Unreal Engine developers Epic Games are making Linux a “first class member” of the Unreal Engine family for both gamers and developers.
While Unreal Tournament’s return to Linux was good news for gamers, developers could’ve been left with subpar tooling that would make it harder for indie developers and large game studios alike to justify the effort to adapt their complex workflows to our favourite OS.
But in a blog post earlier this week Epic outlined their plan to make Linux – and SteamOS – as easy to target for its developers on Windows and OS X as most of the other platforms the engine supports.
“…we need robust Windows and Mac OS tools that would allow anyone to target Linux by just recompiling and repackaging the project.”

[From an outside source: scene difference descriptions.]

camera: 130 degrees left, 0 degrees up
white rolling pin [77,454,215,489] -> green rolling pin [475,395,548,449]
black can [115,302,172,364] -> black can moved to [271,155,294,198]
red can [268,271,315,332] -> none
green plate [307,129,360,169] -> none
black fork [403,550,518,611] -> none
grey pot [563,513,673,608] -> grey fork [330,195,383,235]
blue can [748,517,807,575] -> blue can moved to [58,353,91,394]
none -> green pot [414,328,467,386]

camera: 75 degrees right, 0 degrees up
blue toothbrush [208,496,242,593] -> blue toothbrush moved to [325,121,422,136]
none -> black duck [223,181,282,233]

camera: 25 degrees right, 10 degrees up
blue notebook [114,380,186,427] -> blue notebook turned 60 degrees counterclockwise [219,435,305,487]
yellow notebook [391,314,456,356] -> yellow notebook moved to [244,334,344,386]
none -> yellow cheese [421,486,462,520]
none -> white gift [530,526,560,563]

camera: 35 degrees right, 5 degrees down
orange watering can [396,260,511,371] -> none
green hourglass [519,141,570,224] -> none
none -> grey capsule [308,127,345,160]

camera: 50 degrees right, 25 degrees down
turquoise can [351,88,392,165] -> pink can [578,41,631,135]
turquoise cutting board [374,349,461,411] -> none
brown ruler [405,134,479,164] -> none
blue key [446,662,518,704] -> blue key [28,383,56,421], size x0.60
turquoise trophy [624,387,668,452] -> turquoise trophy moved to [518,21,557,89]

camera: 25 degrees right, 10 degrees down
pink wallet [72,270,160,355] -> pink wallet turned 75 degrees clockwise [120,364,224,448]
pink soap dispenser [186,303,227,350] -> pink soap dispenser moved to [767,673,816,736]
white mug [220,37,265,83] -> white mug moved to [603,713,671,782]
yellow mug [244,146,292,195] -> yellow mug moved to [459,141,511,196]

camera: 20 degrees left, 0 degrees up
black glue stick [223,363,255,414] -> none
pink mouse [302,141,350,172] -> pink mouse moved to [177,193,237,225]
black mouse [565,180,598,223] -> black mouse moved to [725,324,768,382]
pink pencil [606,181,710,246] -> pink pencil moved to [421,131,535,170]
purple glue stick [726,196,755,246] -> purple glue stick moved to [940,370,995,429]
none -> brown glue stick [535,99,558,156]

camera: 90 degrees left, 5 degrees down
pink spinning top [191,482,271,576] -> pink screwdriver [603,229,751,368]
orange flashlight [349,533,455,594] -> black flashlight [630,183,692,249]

Native development tools for Linux are an important objective, but giving Unreal Engine developers on Windows and OS X an easy way to compile their games for Linux in the same step as other platforms makes the process of porting a game less tedious and potentially less expensive.
Linux Community Steps Up
Epic also recognised a number of community members who forged ahead with getting Unreal Engine 4 and the Unreal Editor to run on Linux, submitting pull requests along the way. Contributors to the Linux porting effort have included folks from larger companies like Google and Red Hat.
The team also mentions other areas of interest that it doesn’t have time to explore, including ports for additional *nixes like the BSDs and Solaris as well as research into smaller form factors (e.g., the Raspberry Pi) and less common microprocessor architectures.
Contributing to Unreal Engine requires a subscription for $19/month to get access to the C++ source code. Pull requests from the community can be made to the GitHub repo available to subscribers.
Epic Games also maintain a Trello board with a rough Unreal Engine 4 roadmap to let users vote on features they’d like to see in the near future.
With the strong backing of a popular cross-platform game engine, Linux continues its 2014 gaming marathon.